_What the exercise asks_
Write the records out exactly, so that no picture remains in the copy.

BEGIN

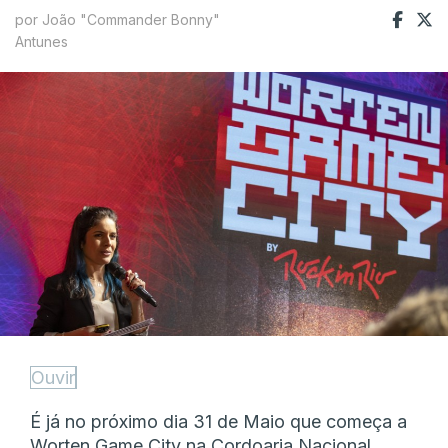
por João "Commander Bonny"
Antunes
Ouvir
É já no próximo dia 31 de Maio que começa a
Worten Game City na Cordoaria Nacional,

END

_Worked solution_
por João "Commander Bonny"
Antunes
Ouvir
É já no próximo dia 31 de Maio que começa a
Worten Game City na Cordoaria Nacional,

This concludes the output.